Saturday, August 25, 2007

A Different Kind of Road Movie




I know one man filled with stories. He's my cab driver, the same guy we've called now for years to pick us up and take us to the airport for business trips and vacations. We use him exclusively (let's call him Cyrus) because he's reliable, polite, and a great conversationalist. Cyrus is from Iran, or "Persia" as he prefers to call his homeland. He's Azeri, a proud northerner, and takes a secularist point of view in describing his old home. He's well-informed in political affairs in general and we have a great time smashing the current administration's dreadful campaign in Cyrus' part of the world.

I may go for months without seeing him, but whenever I find myself back in his cab, we return to our discussion, picking up much the same subject matter, adding what's new or just re-entering his past for another story. Over time, I have acquired a layered, nuanced experience of this man's life. The cab rides become not so much a series of discrete events as a room to be entered, a study for thought and reflection: "We're back in the cab now, time to go to Persia."

Cyrus, like any of the many foreign born cabbies in our town, would be a great subject for a documentary. I'd break away from the conceit of HBO's Taxi Stories, that focus on the eccentric passengers, and find a way to string together a series of stories told by the driver. The cabbies' tale might be a new take on the "road movie", one where a continuity of narrative replaces a physical destination. The line of retelling, the recalled event, is laid out across the driver's perpetual looping through the city. Real time would be cut up and rearranged to suit the story line.
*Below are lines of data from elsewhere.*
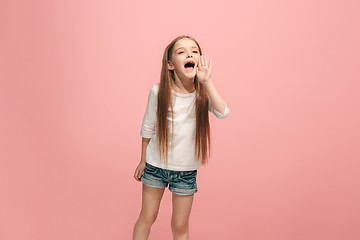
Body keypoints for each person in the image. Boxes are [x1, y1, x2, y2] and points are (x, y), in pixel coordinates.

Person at [132, 35, 230, 240]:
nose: (189, 54)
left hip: (185, 173)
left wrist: (208, 81)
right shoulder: (157, 92)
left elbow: (223, 112)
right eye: (181, 51)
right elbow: (147, 128)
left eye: (194, 51)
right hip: (155, 166)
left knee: (179, 225)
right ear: (170, 64)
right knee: (147, 217)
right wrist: (142, 160)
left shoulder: (203, 94)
How could this develop from here? How would one make it artful and entertaining? How much can we get from the cab-as-camera obscura? Would we focus on one or more of Cyrus's tales, or string a series of cabbie philosophers together, flying in some kind of parallel formation? Do we have any hope of a dramatic structure? Or will this be more like Calvino's Invisible Cities, a spiralling and open-ended series of riffs on a theme?